"Merkel sai derrotada destas negociações"

Após uma semana de reuniões, CDU-CSU e SPD aprovaram um "acordo de princípio" para formar um governo de coligação. O politólogo Werner Josef Patzelt destaca a cedência de Angela Merkel na questão da política migratória. O professor e fundador do Instituto de Ciências Políticas da Universidade Técnica de Dresden acredita que a confiança do eleitorado alemão numa "Grande Coligação" pode ser recuperada se as medidas incluídas no documento avançarem efetivamente.

Foi uma longa noite de negociações e de acordo com o líder do SPD, Martin Schulz, houve até "momentos turbulentos". Estão criadas as condições para a formação da chamada "GroKo" (Grande Coligação)?

Se os membros do SPD (que vão reunir em congresso no dia 21) estiverem de acordo com este documento, então estão lançadas as bases para a formação de uma coligação. Mas a grande incerteza é a questão relativa aos refugiados: neste ponto houve uma vitória quase absoluta da CSU e uma derrota quase absoluta do SPD. Este ponto tem sido crucial para o SPD e vai ser difícil para os líderes convencerem as bases a deixar passar esta mudança (limitação do número da entrada de refugiados na Alemanha a 220 mil por ano). É um documento muito político, é certo que há várias medidas mais simbólicas, no que respeita à UE, por exemplo, mas na maioria, trata-se de medidas políticas concretas. É o caso da relativa às migrações, também às reformas no seguro de saúde público, ao fato de não serem aumentados impostos Por isso parece-me uma boa base para as políticas de um novo governo de coligação. A pergunta é se os membros do SPD se vão sentir confortáveis com este documento.

Há vencedores e derrotados nestas negociações?

O claro vencedor é a CSU, os democratas cristãos da Baviera. Mas também há um vencedor que não participou nestas negociações que é a AfD (partido populista Alternativa para a Alemanha). Vencedor em termos estratégicos (passa a ser o líder da oposição) e não em termos de futuro político. Isto porque, se a grande coligação seguir realmente estas linhas, então a AfD perde muitos dos seus argumentos (nomeadamente na questão dos refugiados). O grande perdedor parece mesmo ser o SPD, e até mesmo Angela Merkel pode ser considerada derrotada, já que durante a sua campanha sempre se opôs a qualquer limitação à entrada de refugiados no país. Agora acabou por aceitar essa medida e continuar a ser chanceler. Mas, resumindo, diria que foi a CSU que venceu este processo negocial.

No documento há várias políticas ligadas à União Europeia, com o objetivo de a fortalecer (é o caso da estreita cooperação com França ou o aumento do financiamento dado pela Alemanha). Isto poderá, de alguma forma, dar mais poder a Martin Schulz (o "senhor Europa") no próximo governo alemão?

Não me parece. Depende da posição que ele irá assumir no novo Executivo e essa ainda é uma questão em aberto. Depois da saída do Reino Unido da UE, ficou claro que a Alemanha tem que aumentar o financiamento. Mas ainda estão várias questões por esclarecer: haverá um orçamento separado para a Zona Euro ou será apenas reforçado o orçamento da Comissão Europeia? Nestes pontos o documento é bastante aberto e ambivalente. Acho que estes aspetos (relacionados com a União Europeia) são mais simbólicos.

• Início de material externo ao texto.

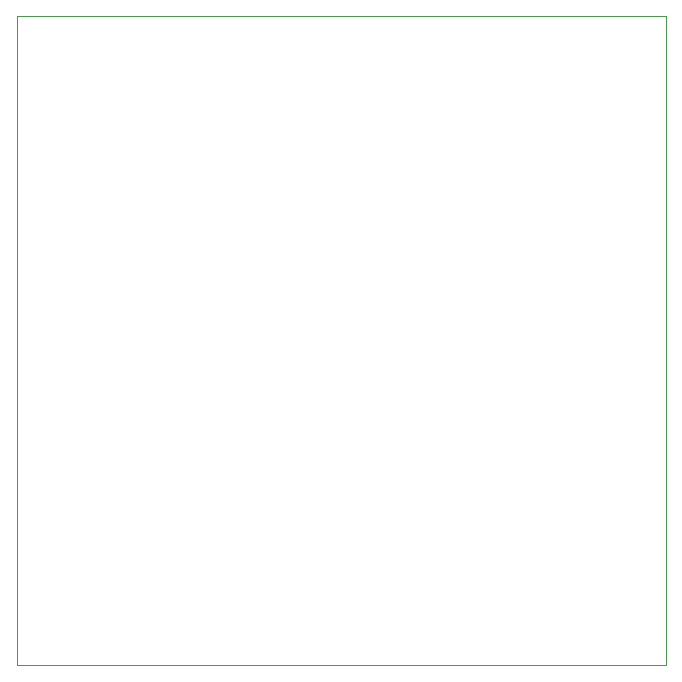
<source format=gbr>
G04 DipTrace 5.0.0.0*
G04 UstundagBoard.gbr*
%MOIN*%
G04 #@! TF.FileFunction,Profile*
G04 #@! TF.Part,Single*
%ADD10C,0.004724*%
%FSLAX26Y26*%
G04*
G70*
G90*
G75*
G01*
G04 BoardOutline*
%LPD*%
X-1287500Y1050000D2*
G54D10*
Y-1112500D1*
X875000D1*
Y1050000D1*
X-1287500D1*
M02*

</source>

Merkel sai fragilizada destas negociações no seu papel de chanceler?

Ela foi praticamente obrigada a contrariar toda a sua política relativa às migrações e tudo aquilo que fez no passado. O que este documento vem dizer é que situações como as que aconteceram em 2015, com a entrada massiva de refugiados no país, não deverão repetir-se nunca. Têm que existir controlos fronteiriços, todos os casos de pessoas que procuram asilo no país devem ser vigiadas, isto é, começar uma série de medidas que vão escolher quem pode ou não pode entrar no país. Ora, Merkel bateu-se precisamente contra isto durante os últimos anos e agora aceita estas medidas como base para o seu novo governo. Não podemos chamar-lhe outra coisa que não uma grande derrota.

De acordo com as sondagens, a "Grande Coligação" foi perdendo adeptos no eleitorado alemão. Esta nova GroKo (Grosse Koalition) pode restabelecer a confiança?

Estou convencido de que se as políticas incluídas neste documento forem postas em prática, e não fiquem apenas no papel, então a confiança das pessoas no novo governo pode ser recuperada. Porque a maioria das preocupações da população (por exemplo, a questão dos refugiados ou dos impostos) estão refletidas neste acordo e estas medidas têm como objetivo resolvê-las.